#### [Data drawn from a collection]
_ _ _ _ _ _ _

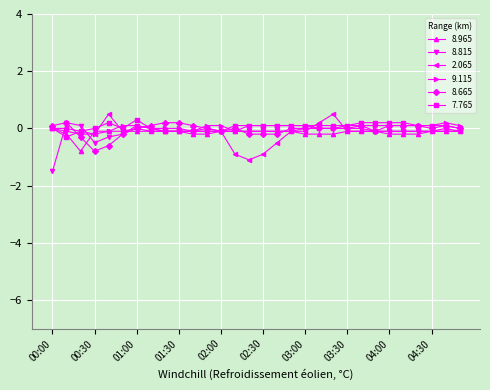

What is the highest value of the 7.765 series?

0.3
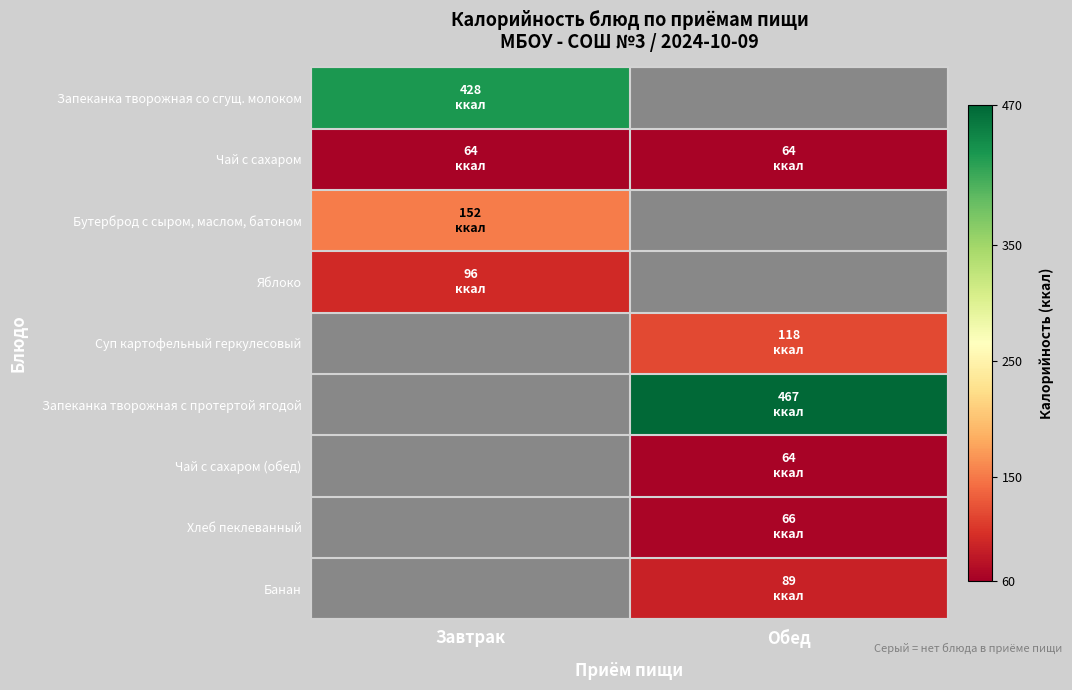

Is the value of Хлеб пеклеванный at Завтрак greater than the value of Яблоко at Завтрак?

No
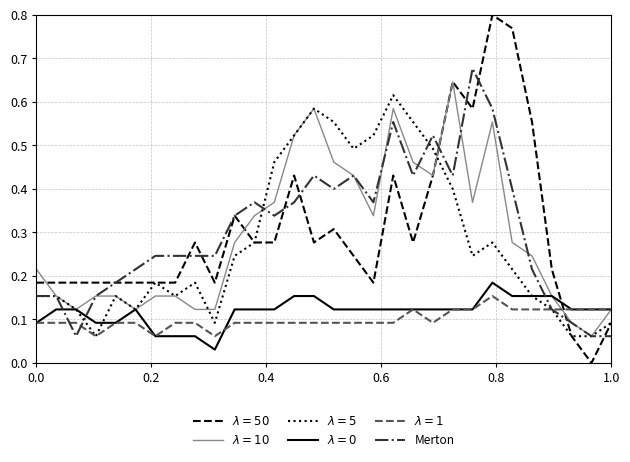

Is this an area chart (filled region under the line)?

No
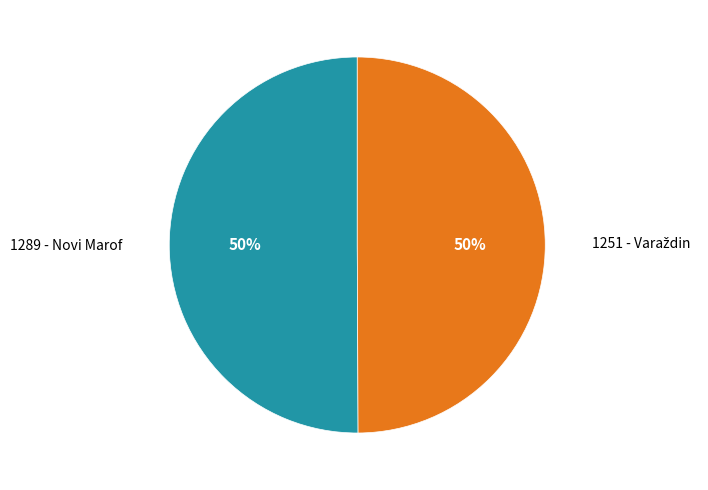

True or false: 1289 - Novi Marof accounts for 42% of the total.

False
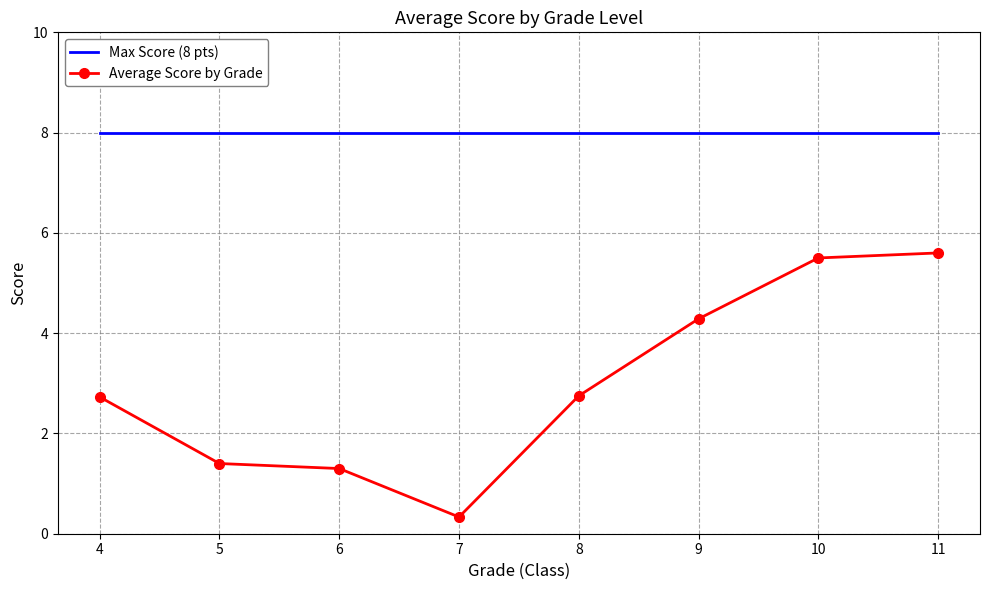

The Max Score (8 pts) series shows 3.3 at 11. True or false?

False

_ _ _ _ _ _ _

#### [TO-DO ITEM]
Please repeat every one of the records above word for word, leaving out the pictures.

#### [RESULT]
What is the highest value of the 7.765 series?

0.3

Is the value of Хлеб пеклеванный at Завтрак greater than the value of Яблоко at Завтрак?

No

Is this an area chart (filled region under the line)?

No

True or false: 1289 - Novi Marof accounts for 42% of the total.

False

The Max Score (8 pts) series shows 3.3 at 11. True or false?

False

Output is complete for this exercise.